Old Buena Vista Store. |
Best that I could remember, it had been many months since
I’d passed through Buena Vista, so I pulled over for a few minutes for a closer
look at the old Buena Vista Store, which has been closed for many years. This
old store served as the community’s post office until 1976 and it was in 2016
that The Mobile Press-Register named this old store the “most unusual historic
structure” in Monroe County.
All the while I was there, not a single vehicle passed on
the road. The sun shone down hotly, and unseen cicadas trilled creepily in the
wood line. It was then that I remembered Buena Vista’s best known ghost story.
The best version of this spooky tale can be found in The
Journal’s 1966 Centennial Edition. The story, written by longtime Journal
columnist Sue Turner, appeared under the headline, “Hants, Superstitions Retold
In Stories of Buena Vista.”
As many readers will know, the word “hant” is nothing more
than another word for ghost. Believed to be a variation of the word “haunt,”
the term is now considered part of the regional dialect of the Southern United
States. One dictionary that I checked said the word comes from the old Middle
English word “haunten” or from the Old French word “hanter.”
The Buena Vista hant story took place over a hundred years
ago and centers around a man named Sam, who was tall, heavy-set, reliable and
responsible. He lived with his pretty wife, Rosie, and their children in a
house just south of Buena Vista. It was a mile by road to their house from
Buena Vista, but a shortcut through a supposedly haunted hollow would cut the
trip in half.
As things go, Sam had to work late one Saturday and before
going home he had to stop by the village store for groceries. He put his
purchases in a croker sack, tied a knot in one end and swung it over his
shoulder. When he stepped out of the store, it was dusk dark.
He knew that Rosie and the children were waiting on him, so
he decided to brave the shadowed shortcut. He took the path that crossed an
open pasture and eventually came to a dense stand of dark pines. Before
entering the woods, he picked up a lightwood knot and struck it ablaze for a
makeshift torch.
As he entered the mirky woods, the land dropped off suddenly
into a swamp filled with ferns, bogs and hooting owls. Inside the pines,
the brush grew thick around him, and the mucky ground sucked at his feet. Sam
raised his torch and shifted his sack to his left shoulder.
Sam knew the strange stories about
these woods. He’d heard folks say that the hant that inhabited these woods
would ride on the traveler’s right shoulder. The hant would bear down on them
heavily, sapping away their strength as they crossed the haunted hollow.
Sam heard his heart pounding, and his
ears strained for the faintest noise. A vine caught his foot, causing him to
trip. “Lord, have mercy!” he cried.
It was then that he
felt it, a rush of cold air. This blast of air circled him, chilling his sweaty
body.
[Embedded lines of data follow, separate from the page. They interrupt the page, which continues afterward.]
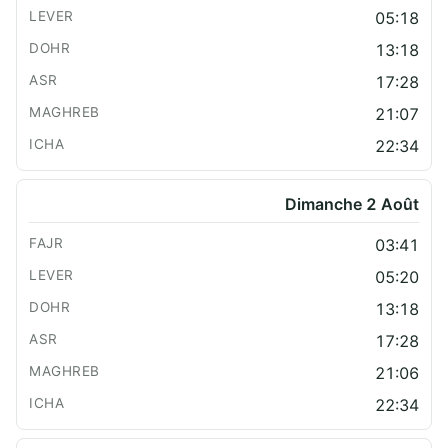
05:18
13:18
17:28
21:07
22:34
Dimanche 2 Août
03:41
05:20
13:18
17:28
21:06
22:34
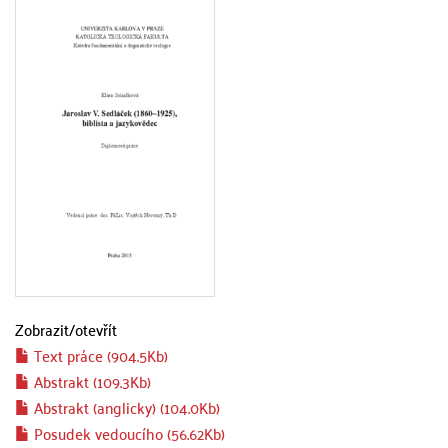
Zobrazit/
otevřít
Text práce (904.5Kb)
Abstrakt (109.3Kb)
Abstrakt (anglicky) (104.0Kb)
Posudek vedoucího (56.62Kb)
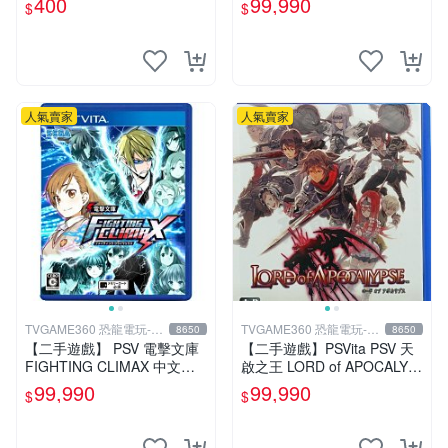
400
99,990
$
$
恐龍電玩】
人氣賣家
人氣賣家
TVGAME360 恐龍電玩-台
TVGAME360 恐龍電玩-台
8650
8650
中店
中店
【二手遊戲】 PSV 電擊文庫
【二手遊戲】PSVita PSV 天
FIGHTING CLIMAX 中文版
啟之王 LORD of APOCALYP
【台中恐龍電玩】
SE 亞洲日文版 【台中恐龍電
99,990
99,990
$
$
玩】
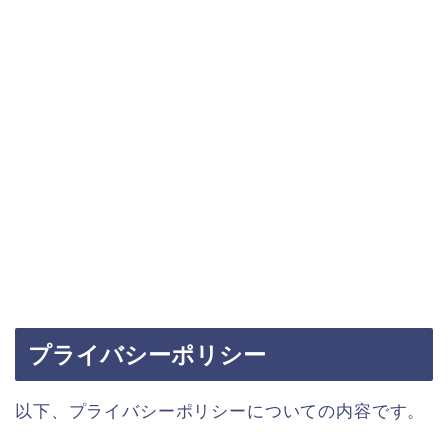
プライバシーポリシー
以下、プライバシーポリシーについての内容です。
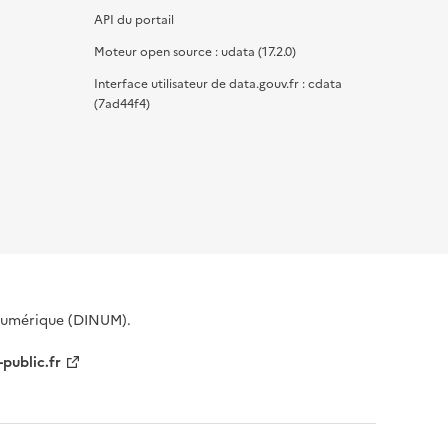
API du portail
Moteur open source : udata (17.2.0)
Interface utilisateur de data.gouv.fr : cdata
(7ad44f4)
 Numérique (DINUM).
-public.fr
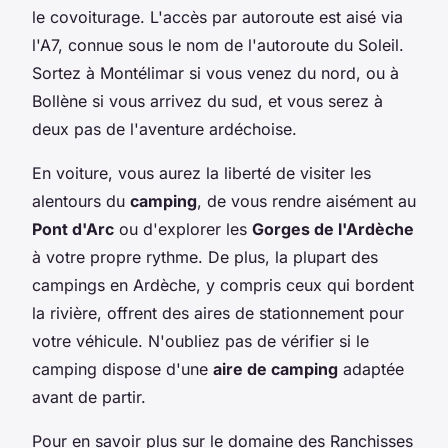
le covoiturage. L'accès par autoroute est aisé via
l'A7, connue sous le nom de l'autoroute du Soleil.
Sortez à Montélimar si vous venez du nord, ou à
Bollène si vous arrivez du sud, et vous serez à
deux pas de l'aventure ardéchoise.
En voiture, vous aurez la liberté de visiter les
alentours du
camping
, de vous rendre aisément au
Pont d'Arc
ou d'explorer les
Gorges de l'Ardèche
à votre propre rythme. De plus, la plupart des
campings en Ardèche, y compris ceux qui bordent
la rivière, offrent des aires de stationnement pour
votre véhicule. N'oubliez pas de vérifier si le
camping dispose d'une
aire de camping
adaptée
avant de partir.
Pour en savoir plus sur le domaine des Ranchisses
His torch went out.
Suddenly and without
warning, a terrible weight settled on his right shoulder, heavier than the sack
on his left. “Lord, save me!” he cried, wanting to run, but unable to do so. He
stooped, trudged forward step by slow step, panting for breath.
Just when he was on the verge of collapse, a hound bayed in the distance, and he saw a glimmer of light through the trees. “Thank you, Lord,” Sam murmured. It was his hound he’d heard, and the light was his home in the distance. A moment later, he heard Rosie call to him, “Shake him off, Sam, we’re waiting.”